Handicapped-accessible parking spots, he said, are often lacking.
Most times he'll just turn around and go home or circle the lot until he finally finds an empty spot outlined in blue.
Needing to make a quick stop at the mall recently, with no accessible parking to be found, Elliott bit the bullet and pulled into a spot hundreds of feet from the entrance, and made the trek with a cane and prosthetic leg.
"I had to go home and take a nap because I went out and bought a plug for my computer," the 36-year-old said.
As a member of four support groups, Elliott says limited parking is a frustration he hears about from the disabled community on a daily basis.
"People don't see it and people don't get it unless they've gone through it," Elliott said.
Following federal guidelines, lots and garages in New Jersey are required to provide one handicapped space for every 25 total spaces, up to 100.
Beyond 100 total spaces, the ratio decreases in favor of non-accessible spots. For example, a lot of 300 spaces would be required to include seven handicapped spots. Sixteen handicapped spots would be required in a lot that can handle 800 vehicles.
According to the New Jersey Motor Vehicle Commission, about 55,000 individuals own a disability license plate in the state.
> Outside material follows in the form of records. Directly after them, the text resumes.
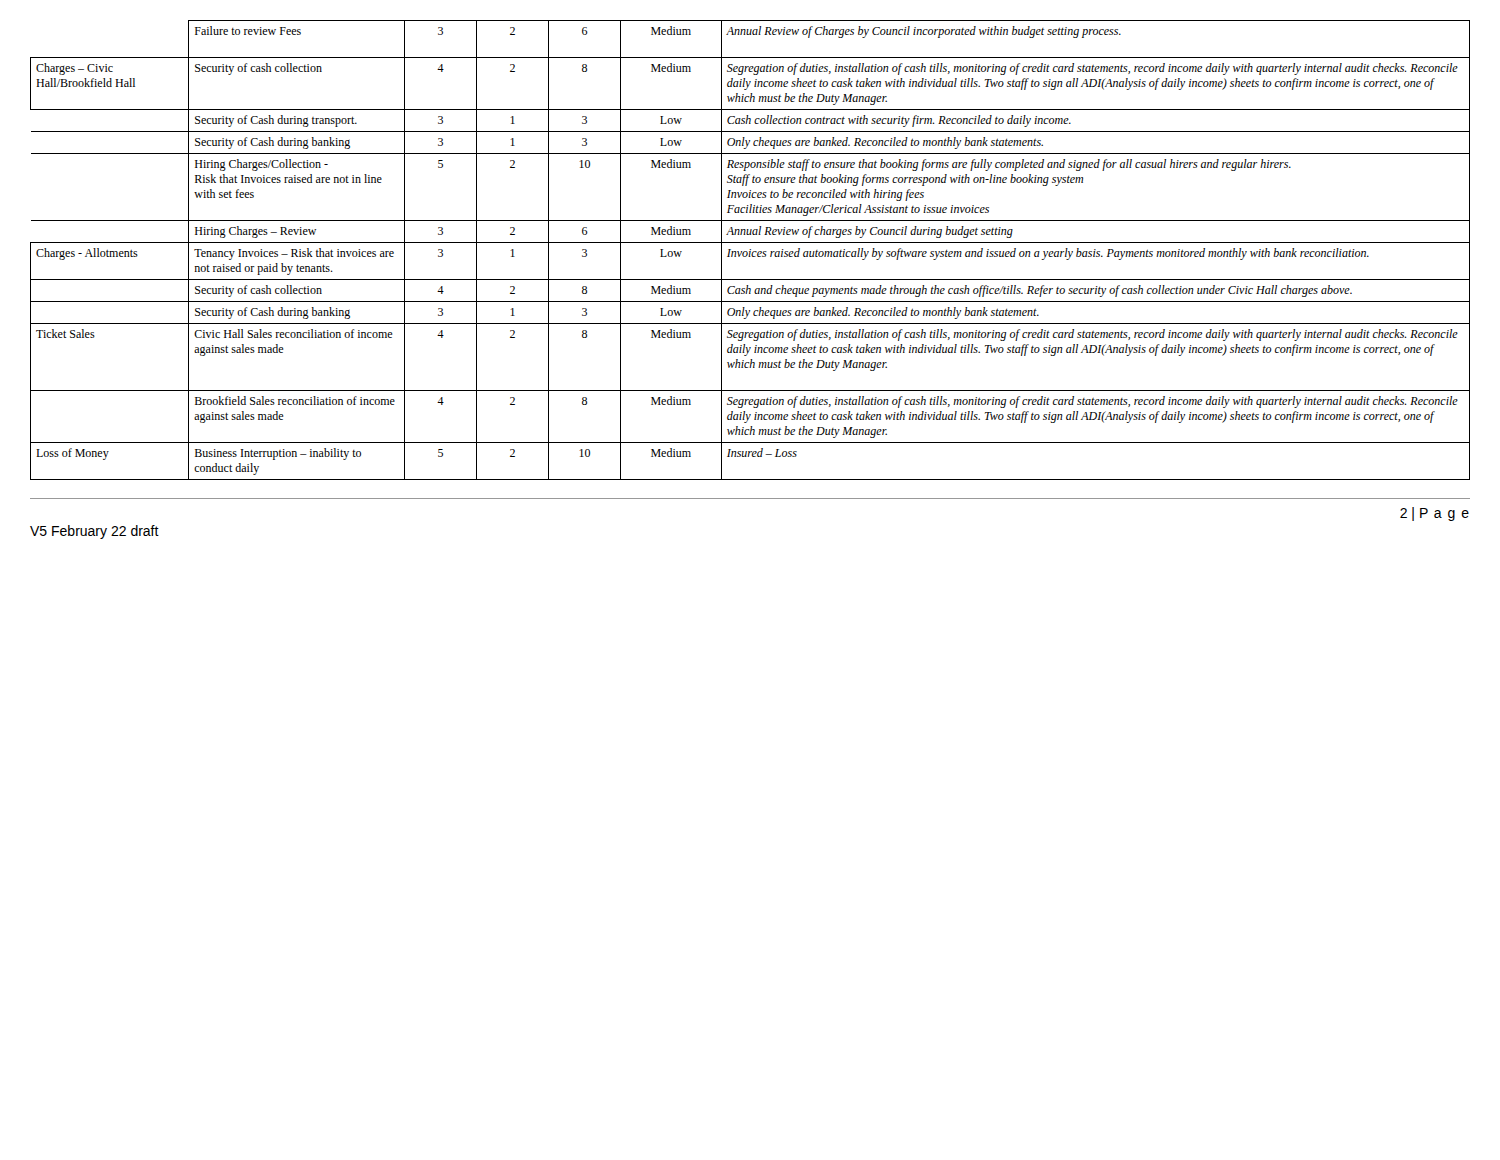| | Failure to review Fees | 3 | 2 | 6 | Medium | Annual Review of Charges by Council incorporated within budget setting process. |
| Charges – Civic Hall/Brookfield Hall | Security of cash collection | 4 | 2 | 8 | Medium | Segregation of duties, installation of cash tills, monitoring of credit card statements, record income daily with quarterly internal audit checks. Reconcile daily income sheet to cask taken with individual tills. Two staff to sign all ADI(Analysis of daily income) sheets to confirm income is correct, one of which must be the Duty Manager. |
| | Security of Cash during transport. | 3 | 1 | 3 | Low | Cash collection contract with security firm. Reconciled to daily income. |
| | Security of Cash during banking | 3 | 1 | 3 | Low | Only cheques are banked. Reconciled to monthly bank statements. |
| | Hiring Charges/Collection - Risk that Invoices raised are not in line with set fees | 5 | 2 | 10 | Medium | Responsible staff to ensure that booking forms are fully completed and signed for all casual hirers and regular hirers. Staff to ensure that booking forms correspond with on-line booking system Invoices to be reconciled with hiring fees Facilities Manager/Clerical Assistant to issue invoices |
| | Hiring Charges – Review | 3 | 2 | 6 | Medium | Annual Review of charges by Council during budget setting |
| Charges - Allotments | Tenancy Invoices – Risk that invoices are not raised or paid by tenants. | 3 | 1 | 3 | Low | Invoices raised automatically by software system and issued on a yearly basis. Payments monitored monthly with bank reconciliation. |
| | Security of cash collection | 4 | 2 | 8 | Medium | Cash and cheque payments made through the cash office/tills. Refer to security of cash collection under Civic Hall charges above. |
| | Security of Cash during banking | 3 | 1 | 3 | Low | Only cheques are banked. Reconciled to monthly bank statement. |
| Ticket Sales | Civic Hall Sales reconciliation of income against sales made | 4 | 2 | 8 | Medium | Segregation of duties, installation of cash tills, monitoring of credit card statements, record income daily with quarterly internal audit checks. Reconcile daily income sheet to cask taken with individual tills. Two staff to sign all ADI(Analysis of daily income) sheets to confirm income is correct, one of which must be the Duty Manager. |
| | Brookfield Sales reconciliation of income against sales made | 4 | 2 | 8 | Medium | Segregation of duties, installation of cash tills, monitoring of credit card statements, record income daily with quarterly internal audit checks. Reconcile daily income sheet to cask taken with individual tills. Two staff to sign all ADI(Analysis of daily income) sheets to confirm income is correct, one of which must be the Duty Manager. |
| Loss of Money | Business Interruption – inability to conduct daily | 5 | 2 | 10 | Medium | Insured – Loss |
2 | P a g e
V5 February 22 draft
As of January 2018, 412,738 disability placards were in circulation.
In August 2013, New Jersey started requiring medical recertification every three years in order for residents to renew a disability placard or wheelchair-symbol license plate.
Joe Young, executive director of Disability Rights New Jersey, said the introduction of expiring placards and plates has helped reduce the number of people "abusing" the handicapped-parking system.
But as an increasing number of baby boomers age into their golden years, Young said, the demand for specially-marked spots rises as well.
"People are probably going to be driving for longer than they have in the past," Young added. "They're going to want to be mobile and will get notes from doctors indicating that they have a limited ability to walk and need a more accessible spot."
More than 15 percent of New Jersey's population is made up of individuals aged 65 and older, compared to 13.5 percent in 2010, according to Census data. Nearly 7 percent of New Jersey residents under the age of 65 are living with a disability.
Young said the overall availability of handicapped-accessible spots is an issue that needs to be examined, but special attention should be paid to emergency and walk-in clinics, as well as downtown areas.
"I think there needs to be some planning for certain places where there's going to be a greater demand," he said.